### RECORDS SHOWN
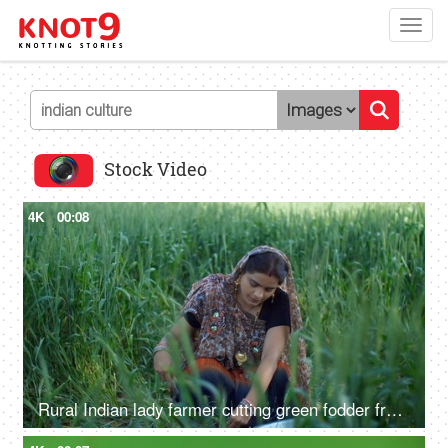
Toggl
navig
Stock Video
4K
00:08
Rural Indian lady farmer cutting green fodder from her field - village life, desi lifestyle, agriculture, harvesting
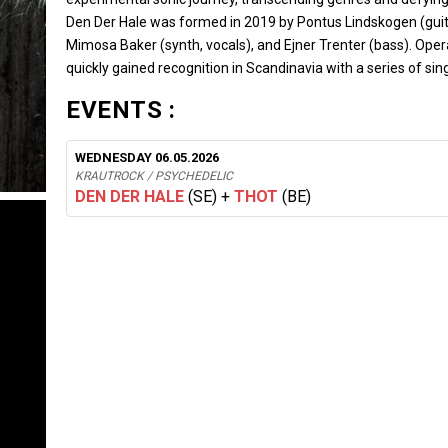
Den Der Hale was formed in 2019 by Pontus Lindskogen (guita
Mimosa Baker (synth, vocals), and Ejner Trenter (bass). Ope
quickly gained recognition in Scandinavia with a series of sin
EVENTS :
WEDNESDAY 06.05.2026
KRAUTROCK / PSYCHEDELIC
DEN DER HALE
(SE)
+
THOT
(BE)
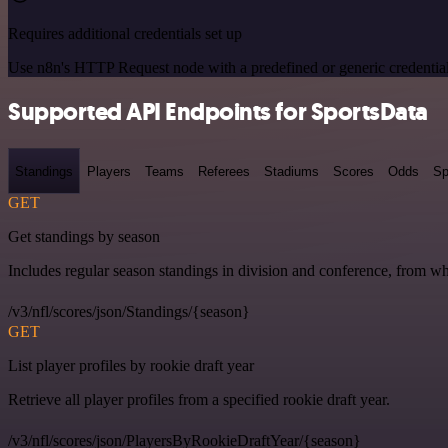
Requires additional credentials set up
Use n8n's HTTP Request node with a predefined or generic credential
Supported API Endpoints for SportsData
Standings
Players
Teams
Referees
Stadiums
Scores
Odds
Sp
GET
Get standings by season
Includes regular season standings in division and conference, from w
/v3/nfl/scores/json/Standings/{season}
GET
List player profiles by rookie draft year
Retrieve all player profiles from a specified rookie draft year.
/v3/nfl/scores/json/PlayersByRookieDraftYear/{season}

### TASK INSTRUCTIONS
Can you lay out every line of text in the listing above as a numbered list, leaving out blank lines and the pictures?

### RESPONSE BELOW
1. Toggl
2. navig
3. Stock Video
4. 4K
5. 00:08
6. Rural Indian lady farmer cutting green fodder from her field - village life, desi lifestyle, agriculture, harvesting
7. Den Der Hale was formed in 2019 by Pontus Lindskogen (guita
8. Mimosa Baker (synth, vocals), and Ejner Trenter (bass). Ope
9. quickly gained recognition in Scandinavia with a series of sin
10. EVENTS :
11. WEDNESDAY 06.05.2026
12. KRAUTROCK / PSYCHEDELIC
13. DEN DER HALE
14. (SE)
15. +
16. THOT
17. (BE)
18. Requires additional credentials set up
19. Use n8n's HTTP Request node with a predefined or generic credential
20. Supported API Endpoints for SportsData
21. Standings
22. Players
23. Teams
24. Referees
25. Stadiums
26. Scores
27. Odds
28. Sp
29. GET
30. Get standings by season
31. Includes regular season standings in division and conference, from w
32. /v3/nfl/scores/json/Standings/{season}
33. GET
34. List player profiles by rookie draft year
35. Retrieve all player profiles from a specified rookie draft year.
36. /v3/nfl/scores/json/PlayersByRookieDraftYear/{season}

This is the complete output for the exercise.